Architecture Loses Two Giants

The past week has seen the deaths of renowned architects Lebbeus Woods and John Johansen.

2 minute read

October 31, 2012, 12:00 PM PDT

By Jonathan Nettler @nettsj


At BLDGBLOG, Geoff Manaugh has a remembrance of Woods, the visionary architect, artist, writer, and teacher, who trained with Eero Saarinen in the 1960s and passed away on Tuesday, at the age of 72. "Lebbeus will probably be missed for his formal inventiveness: buildings
on stilts, massive seawalls, rotatable buildings that look like
snowflakes. Deformed coasts anti-seismically jeweled with buildings.
Tombs for Einstein falling through space," says Manaugh. "But this would be to miss the motivating absence at the heart of all
those explorations, which is that we don't yet know what the world is,
what the Earth is-whether or not there even is a world or an Earth or a
universe at all-and architecture is one of the arts of discovering an
answer to this. Or inventing an answer to this, even flat-out
fabricating an answer to this, meaning that architecture is more
mythology than science." 

"Lebbeus Woods should be on the same sorts of lists as James Joyce or
John Cage, a person as culturally relevant as he was scientifically
suggestive, seething with ideas applicable to nearly every discipline." 

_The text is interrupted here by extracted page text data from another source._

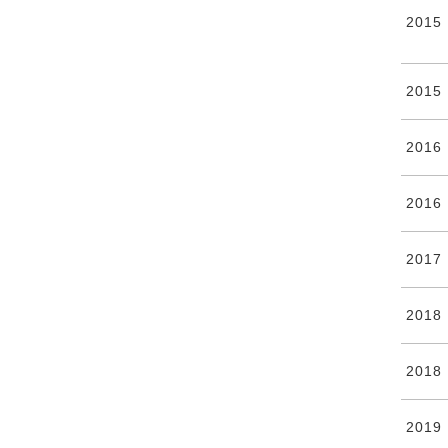
2015
2015
2016
2016
2017
2018
2018
2019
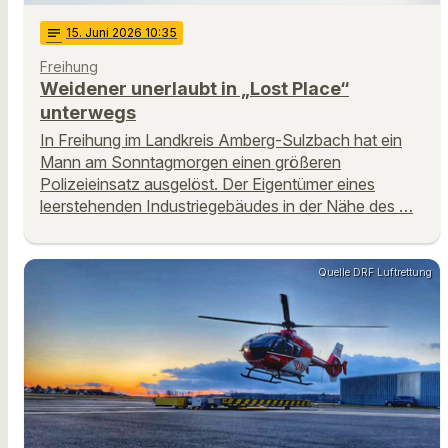
notes
15
. Juni 2026 10:35
Freihung
Weidener unerlaubt in „Lost Place“
unterwegs
In Freihung im Landkreis Amberg-Sulzbach hat ein
Mann am Sonntagmorgen einen größeren
Polizeieinsatz ausgelöst. Der Eigentümer eines
leerstehenden Industriegebäudes in der Nähe des …
Quelle DRF Luftrettung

Late last week came news that John M. Johansen, the last surviving member of the Harvard
Five, died at the age of 96. In The New York Times, Fred A. Bernstein examines the impact that Johansen and his Modernist colleagues had during their heyday in the 1950s and 60s. "In the postwar years Mr. Johansen and four other young Modernist
architects - Philip Johnson, Marcel Breuer, Landis Gores and Eliot
Noyes, all with connections to Harvard's architecture school - dotted
southwestern Connecticut with houses conveying the optimism of the time.
Hugely influential in the field, the buildings were seen in museum
exhibitions and on the covers of Life and Look magazines." 

But while some of his colleagues worked in a minimalist vein, Johansen produced some of Brutalism's most notable buildings, including the now-threatened Morris A. Mechanic Theater in Baltimore (1967) and the Mummers Theater in Oklahoma City (1970).